Their arm gets really sore at the site where the shot was injected. The nurse who gave me my first flu shot told me that the soreness is just an indication that your immune system is working against the dead virus, which is good, because this means it is starting to build antibodies.

I feel the soreness every time I get the shot, but at least I know that it is a good thing.
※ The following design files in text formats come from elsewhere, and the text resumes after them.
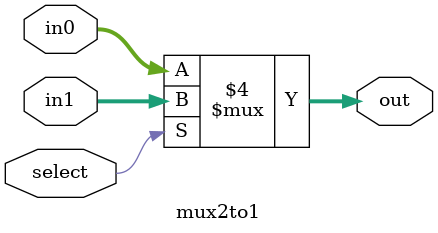
<source format=v>
module mux2to1(input            select,
               input[15:0]      in0, in1,
               output reg[15:0] out);

always@(*)
   if (select == 1'b1)
      out = in1;
   else
      out = in0;

endmodule

</source>
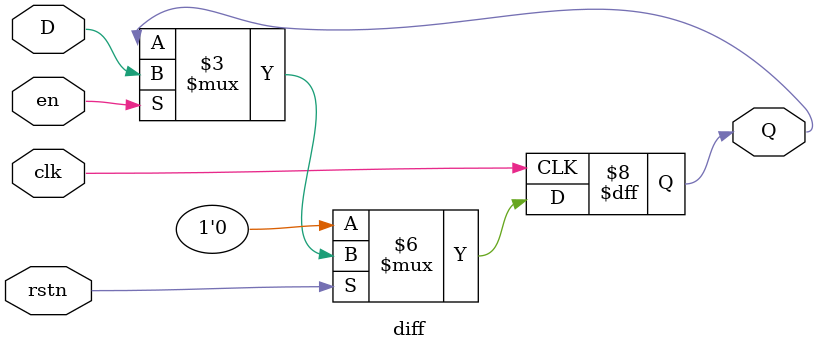
<source format=v>
`timescale 1ns / 1ps


module diff(output reg Q, input D, input en, input clk, input rstn );

// µ¿±â reset ÀÌ¶ó °¡Á¤
always @( posedge clk )
    if (!rstn)
        Q <= 0;
    else if (en)
        Q <= D;

endmodule

</source>
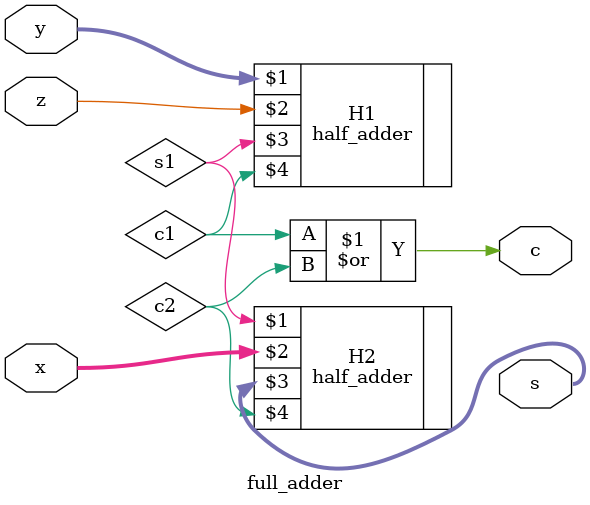
<source format=v>
`timescale 1ns / 1ps

module full_adder(x,y,z,s,c);
input [3:0]x,y;
input z;
output [3:0]s;
output c;

//2 half adders and 1 OR gate used

wire s1,c1,c2;
half_adder H1(y,z,s1,c1);
half_adder H2(s1,x,s,c2);

or (c,c1,c2);
endmodule

</source>
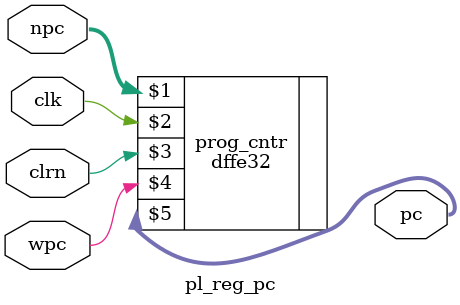
<source format=v>
/************************************************
  The Verilog HDL code example is from the book
  Computer Principles and Design in Verilog HDL
  by Yamin Li, published by A JOHN WILEY & SONS
************************************************/
module pl_reg_pc (npc,wpc,clk,clrn,pc);                      // program counter
    input         clk, clrn;                              // clock and reset
    input         wpc;                                    // pc write enable
    input  [31:0] npc;                                    // next pc
    output [31:0] pc;                                     // program counter
    // dffe32        (d,  clk,clrn,e,  q);
    dffe32 prog_cntr (npc,clk,clrn,wpc,pc);               // program counter
endmodule

</source>
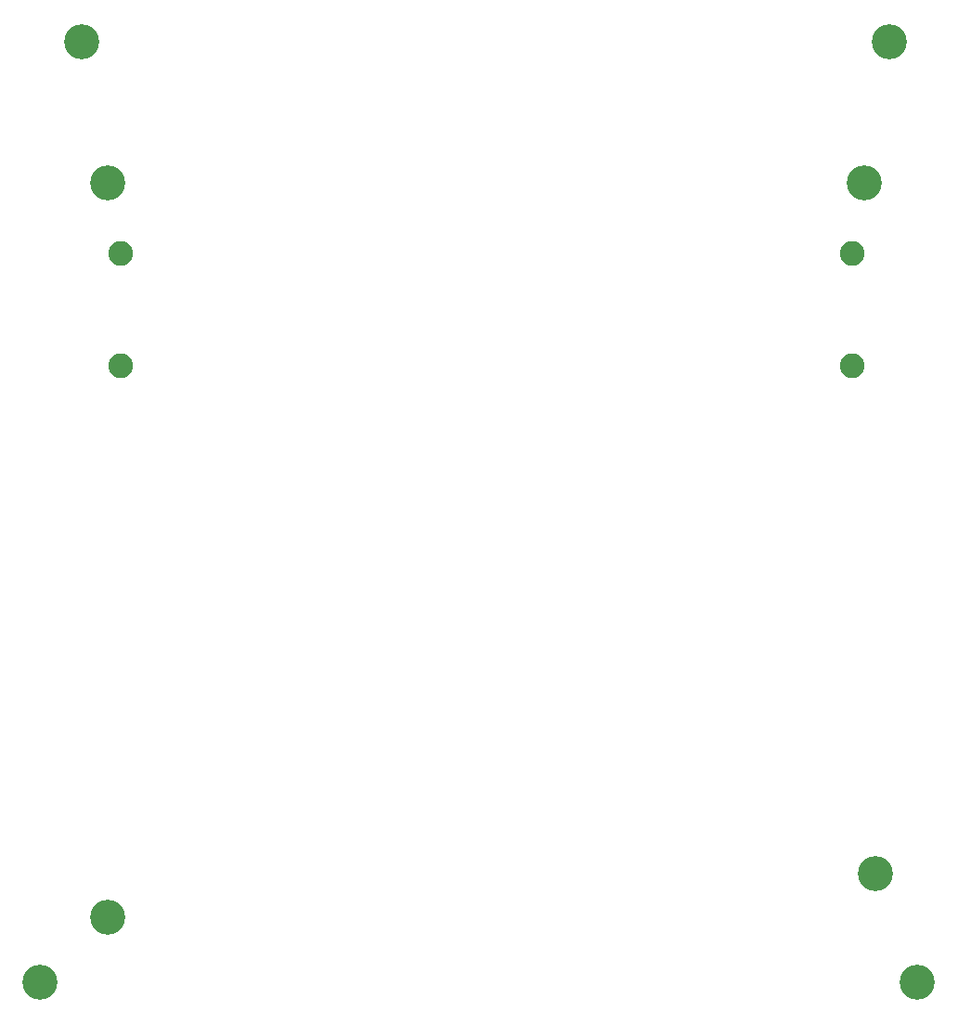
<source format=gbr>
%TF.GenerationSoftware,Altium Limited,Altium Designer,25.8.1 (18)*%
G04 Layer_Color=0*
%FSLAX45Y45*%
%MOMM*%
%TF.SameCoordinates,E40C52F6-B12D-486C-AAC2-1DB2447C0C70*%
%TF.FilePolarity,Positive*%
%TF.FileFunction,NonPlated,1,4,NPTH,Drill*%
%TF.Part,Single*%
G01*
G75*
%TA.AperFunction,ComponentDrill*%
%ADD112C,2.25000*%
%TA.AperFunction,OtherDrill,Free Pad (2.635mm,2.072mm)*%
%ADD113C,3.20000*%
%TA.AperFunction,OtherDrill,Free Pad (8.775mm,74.997mm)*%
%ADD114C,3.20000*%
%TA.AperFunction,OtherDrill,Free Pad (8.775mm,8mm)*%
%ADD115C,3.20000*%
%TA.AperFunction,OtherDrill,Free Pad (6.445mm,87.797mm)*%
%ADD116C,3.20000*%
%TA.AperFunction,OtherDrill,Free Pad (77.781mm,74.997mm)*%
%ADD117C,3.20000*%
%TA.AperFunction,OtherDrill,Free Pad (78.831mm,11.999mm)*%
%ADD118C,3.20000*%
%TA.AperFunction,OtherDrill,Free Pad (82.642mm,2.071mm)*%
%ADD119C,3.20000*%
%TA.AperFunction,OtherDrill,Free Pad (80.105mm,87.797mm)*%
%ADD120C,3.20000*%
D112*
X992500Y5825204D02*
D03*
Y6855204D02*
D03*
X7663902Y5825900D02*
D03*
Y6855900D02*
D03*
D113*
X263501Y207200D02*
D03*
D114*
X877500Y7499748D02*
D03*
D115*
Y800000D02*
D03*
D116*
X644501Y8779700D02*
D03*
D117*
X7778149Y7499748D02*
D03*
D118*
X7883065Y1199878D02*
D03*
D119*
X8264200Y207100D02*
D03*
D120*
X8010501Y8779700D02*
D03*
%TF.MD5,cc877925ddcb69c5c4f35f7efdd0918b*%
M02*

</source>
I would probably be more worried if I did not feel sore.

Oceana
Post 2

One immune response that is bothersome is the swelling of lymph nodes. Sometimes, when I have a bacterial throat infection, the nodes on the sides of my neck and right underneath my jaw swell.

They become tender to the touch. I know that my body is fighting off the infection, but the swollen areas make me feel even more miserable than I was when I first got sick.

I know that swollen lymph nodes can be an indication of something serious and deadly, so I always see my doctor if they swell. My aunt's nodes in her underarms swelled up once, and she found out she had cancer.

Perdido
Post 1

We take advantage of the acquired immunity offered by vaccinations. I get a flu shot every year, and pieces of dead flu virus are injected into me so that I can become immune to the living version.

I know that the viruses are dead, but some people have reported getting the flu right after getting the vaccine. I really think this must be because they were about to get sick anyway, because how could a dead virus infect you?

I am glad that my body has a good immune response to the flu vaccine. I don't know if this is related, but every year that I get a flu shot, I go an entire season without getting so much as a cold. During winters that I haven't gotten the shot, I have gotten sick multiple times, so I believe the vaccine offers immunity against more than just the flu.